§ WHAT IS REQUIRED
Scan the material below for "technologie", then return each line that contains it.
▬▬▬▬▬▬
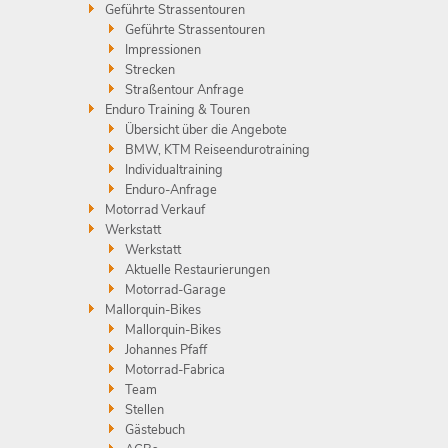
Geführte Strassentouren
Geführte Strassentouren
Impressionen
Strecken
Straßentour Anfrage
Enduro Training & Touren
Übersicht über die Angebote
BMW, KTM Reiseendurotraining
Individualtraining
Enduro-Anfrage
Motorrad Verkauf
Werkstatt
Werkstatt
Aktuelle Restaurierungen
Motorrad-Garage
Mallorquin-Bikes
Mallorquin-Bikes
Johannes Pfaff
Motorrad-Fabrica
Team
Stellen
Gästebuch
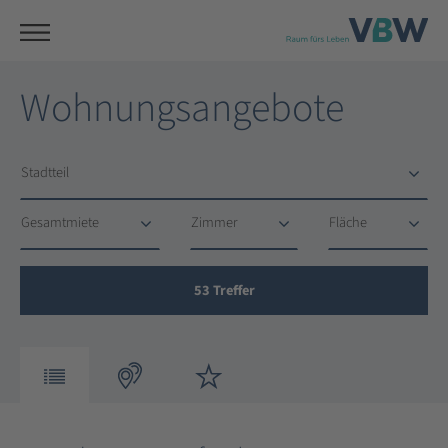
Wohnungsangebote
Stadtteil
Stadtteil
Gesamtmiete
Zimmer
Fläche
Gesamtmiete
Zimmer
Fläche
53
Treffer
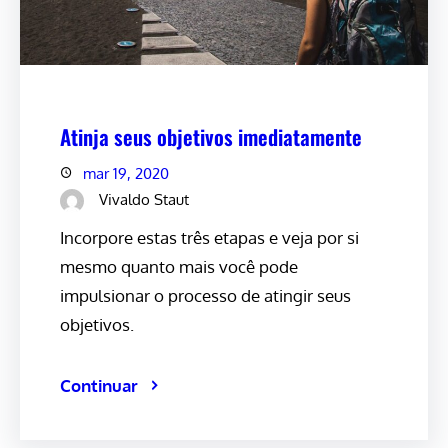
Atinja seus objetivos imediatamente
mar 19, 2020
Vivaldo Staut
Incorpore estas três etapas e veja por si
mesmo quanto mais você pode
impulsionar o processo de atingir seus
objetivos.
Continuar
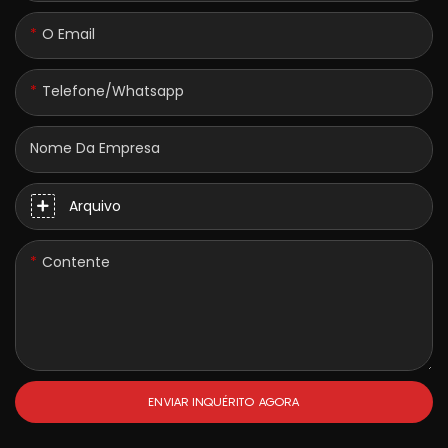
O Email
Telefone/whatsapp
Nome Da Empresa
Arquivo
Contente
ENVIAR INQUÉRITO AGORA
▬▬▬▬▬▬
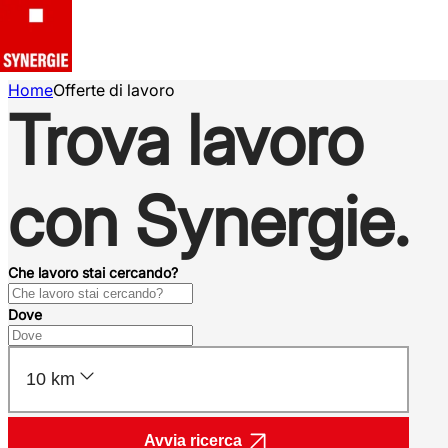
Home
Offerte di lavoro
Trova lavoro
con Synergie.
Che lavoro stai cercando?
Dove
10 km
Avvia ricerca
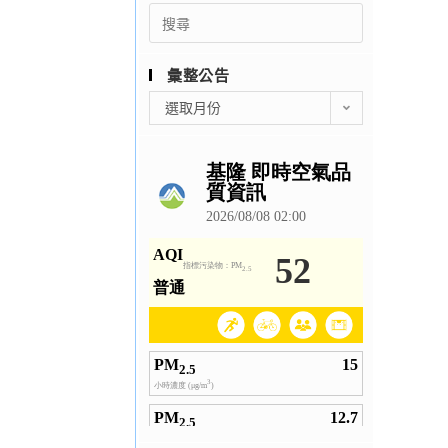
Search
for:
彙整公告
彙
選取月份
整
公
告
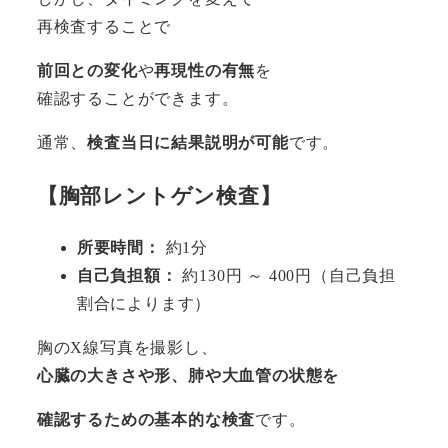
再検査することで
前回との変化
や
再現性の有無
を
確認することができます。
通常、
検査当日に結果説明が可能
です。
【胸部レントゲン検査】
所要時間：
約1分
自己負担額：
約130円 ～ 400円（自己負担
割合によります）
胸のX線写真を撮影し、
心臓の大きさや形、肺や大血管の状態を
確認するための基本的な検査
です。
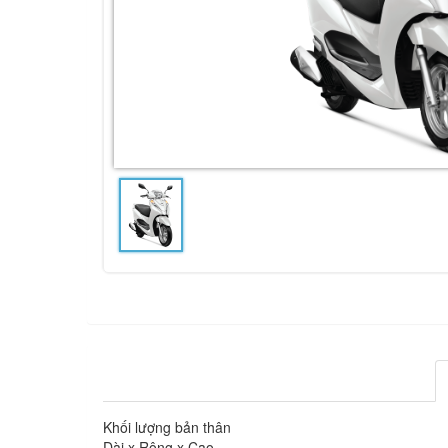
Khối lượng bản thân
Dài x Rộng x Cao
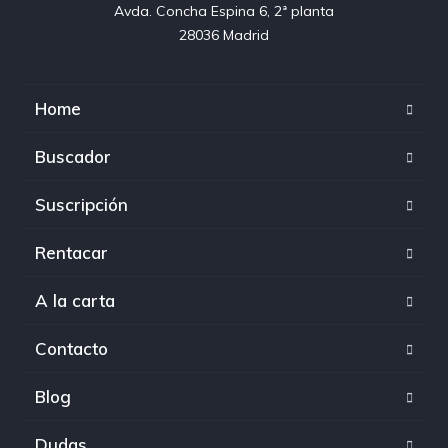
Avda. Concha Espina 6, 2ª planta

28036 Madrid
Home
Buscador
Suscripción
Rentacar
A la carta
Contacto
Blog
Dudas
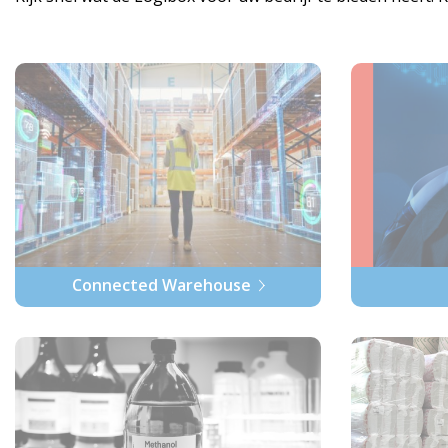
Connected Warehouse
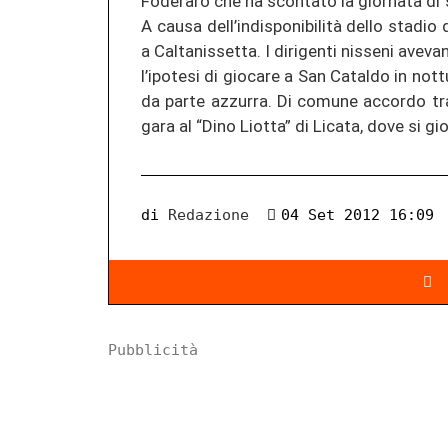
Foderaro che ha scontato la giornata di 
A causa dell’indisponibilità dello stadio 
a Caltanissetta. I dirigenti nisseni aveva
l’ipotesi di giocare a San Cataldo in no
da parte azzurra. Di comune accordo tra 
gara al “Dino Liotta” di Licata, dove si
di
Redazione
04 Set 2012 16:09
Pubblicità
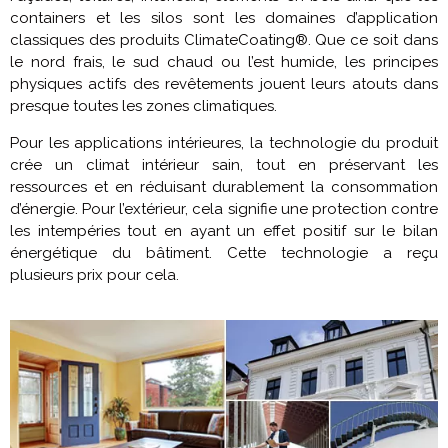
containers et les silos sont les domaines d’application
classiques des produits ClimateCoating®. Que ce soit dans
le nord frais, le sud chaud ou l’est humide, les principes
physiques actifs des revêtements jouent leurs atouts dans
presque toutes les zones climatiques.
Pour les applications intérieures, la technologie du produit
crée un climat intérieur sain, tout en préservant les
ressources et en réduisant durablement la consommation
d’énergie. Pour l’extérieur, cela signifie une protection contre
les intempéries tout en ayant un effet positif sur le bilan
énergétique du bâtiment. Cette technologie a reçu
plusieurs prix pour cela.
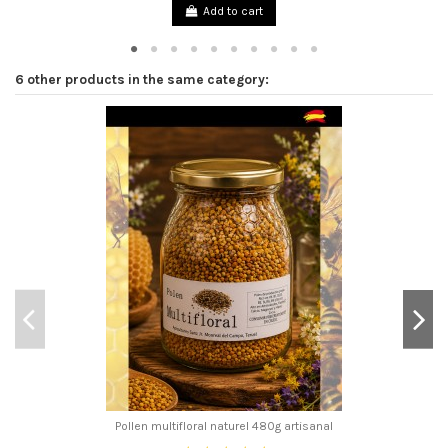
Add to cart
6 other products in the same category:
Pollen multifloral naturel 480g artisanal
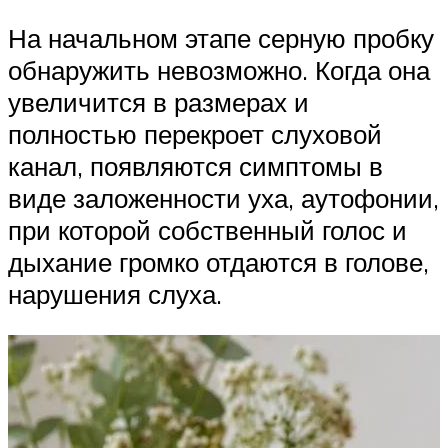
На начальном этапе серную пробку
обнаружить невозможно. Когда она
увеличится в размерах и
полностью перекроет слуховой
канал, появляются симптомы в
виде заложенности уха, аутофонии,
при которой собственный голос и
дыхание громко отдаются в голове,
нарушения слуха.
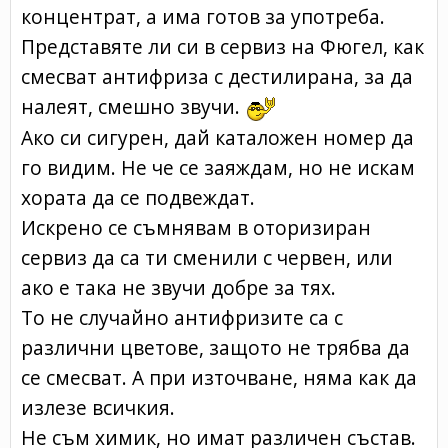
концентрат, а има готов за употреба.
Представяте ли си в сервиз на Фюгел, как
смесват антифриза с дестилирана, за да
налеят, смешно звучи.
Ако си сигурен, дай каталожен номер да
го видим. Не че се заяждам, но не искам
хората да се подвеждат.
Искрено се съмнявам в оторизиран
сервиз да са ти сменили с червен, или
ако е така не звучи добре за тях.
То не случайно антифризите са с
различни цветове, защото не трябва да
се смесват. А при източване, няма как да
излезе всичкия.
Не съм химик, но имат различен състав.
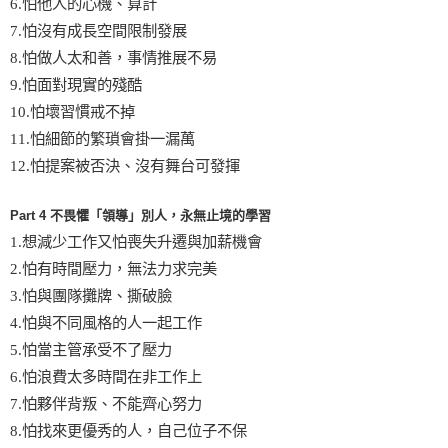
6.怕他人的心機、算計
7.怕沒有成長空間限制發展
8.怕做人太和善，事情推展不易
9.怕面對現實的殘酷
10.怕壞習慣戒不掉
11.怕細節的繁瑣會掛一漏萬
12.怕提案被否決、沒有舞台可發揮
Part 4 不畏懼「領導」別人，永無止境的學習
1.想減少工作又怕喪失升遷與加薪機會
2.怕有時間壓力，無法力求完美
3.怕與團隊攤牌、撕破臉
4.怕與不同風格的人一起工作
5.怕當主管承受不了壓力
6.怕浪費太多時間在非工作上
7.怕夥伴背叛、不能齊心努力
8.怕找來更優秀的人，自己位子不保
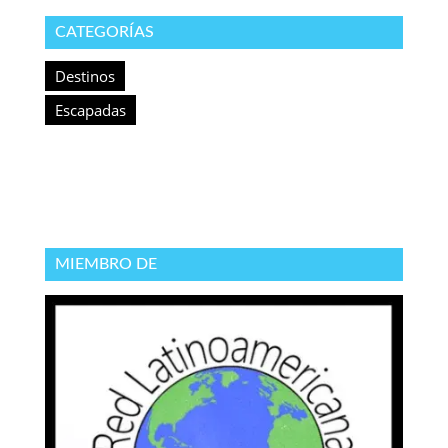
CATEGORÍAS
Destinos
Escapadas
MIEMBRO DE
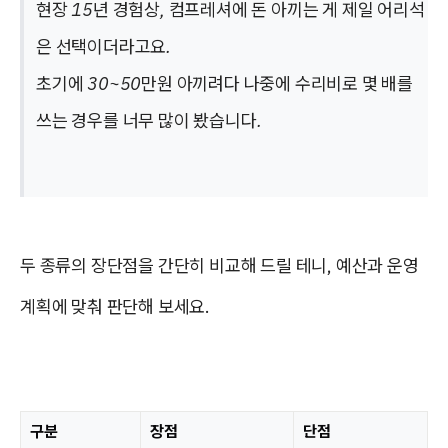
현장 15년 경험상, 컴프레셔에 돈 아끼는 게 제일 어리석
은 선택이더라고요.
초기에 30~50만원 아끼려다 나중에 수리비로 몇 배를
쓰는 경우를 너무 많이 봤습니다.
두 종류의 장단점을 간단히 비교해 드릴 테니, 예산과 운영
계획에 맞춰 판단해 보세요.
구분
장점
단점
▬▬▬▬▬▬
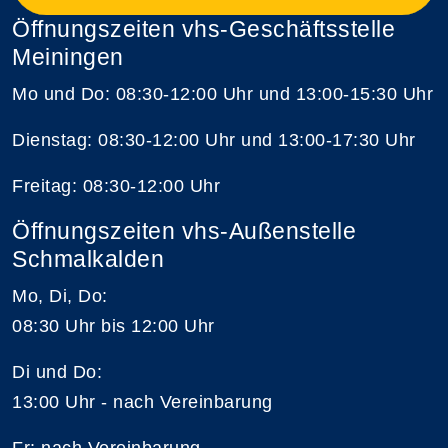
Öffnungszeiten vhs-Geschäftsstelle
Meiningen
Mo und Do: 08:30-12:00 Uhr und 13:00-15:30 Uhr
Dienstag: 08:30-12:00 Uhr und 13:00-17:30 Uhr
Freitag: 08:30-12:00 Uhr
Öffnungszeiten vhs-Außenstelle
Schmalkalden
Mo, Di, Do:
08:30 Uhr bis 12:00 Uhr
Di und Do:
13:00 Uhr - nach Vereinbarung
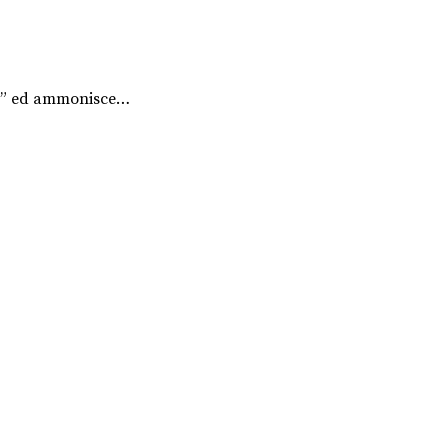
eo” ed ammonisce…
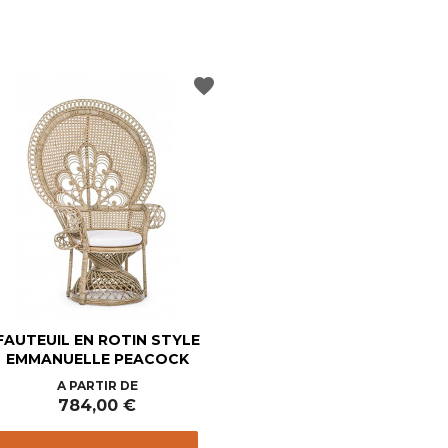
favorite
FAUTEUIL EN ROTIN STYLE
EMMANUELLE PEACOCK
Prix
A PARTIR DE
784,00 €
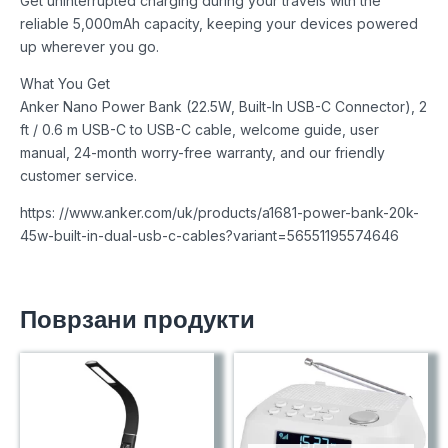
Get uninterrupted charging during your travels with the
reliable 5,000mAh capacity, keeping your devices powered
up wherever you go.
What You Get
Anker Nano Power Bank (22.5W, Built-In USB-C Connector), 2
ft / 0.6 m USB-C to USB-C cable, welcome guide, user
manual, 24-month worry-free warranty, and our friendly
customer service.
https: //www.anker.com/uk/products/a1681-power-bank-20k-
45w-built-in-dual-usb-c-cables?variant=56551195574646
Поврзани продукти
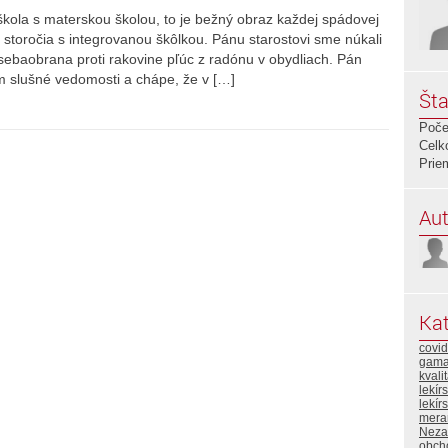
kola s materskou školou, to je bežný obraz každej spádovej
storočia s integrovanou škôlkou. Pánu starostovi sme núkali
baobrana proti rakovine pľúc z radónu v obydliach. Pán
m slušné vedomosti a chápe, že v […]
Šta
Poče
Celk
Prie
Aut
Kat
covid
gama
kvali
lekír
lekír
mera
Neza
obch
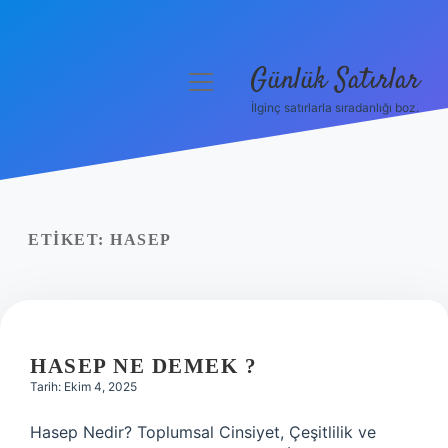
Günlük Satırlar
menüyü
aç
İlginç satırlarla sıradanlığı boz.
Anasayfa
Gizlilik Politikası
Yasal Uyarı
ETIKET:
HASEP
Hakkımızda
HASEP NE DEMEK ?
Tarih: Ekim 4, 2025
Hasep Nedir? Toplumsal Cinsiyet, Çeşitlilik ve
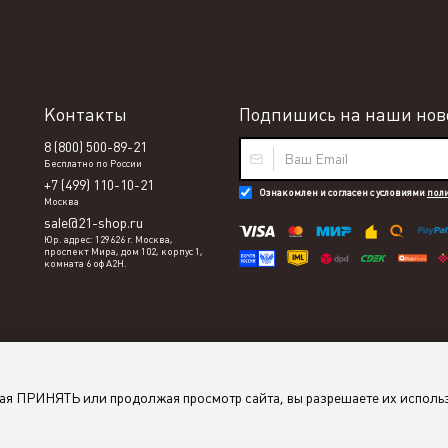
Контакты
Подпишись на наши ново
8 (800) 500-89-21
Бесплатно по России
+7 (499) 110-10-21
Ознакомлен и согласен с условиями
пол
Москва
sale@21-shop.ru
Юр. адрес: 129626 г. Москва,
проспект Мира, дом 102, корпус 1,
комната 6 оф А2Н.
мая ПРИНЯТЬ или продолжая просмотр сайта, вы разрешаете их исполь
▬▬▬▬▬▬
§ ANSWER SECTION
Pour les applications intérieures, la technologie du produit
énergétique du bâtiment. Cette technologie a reçu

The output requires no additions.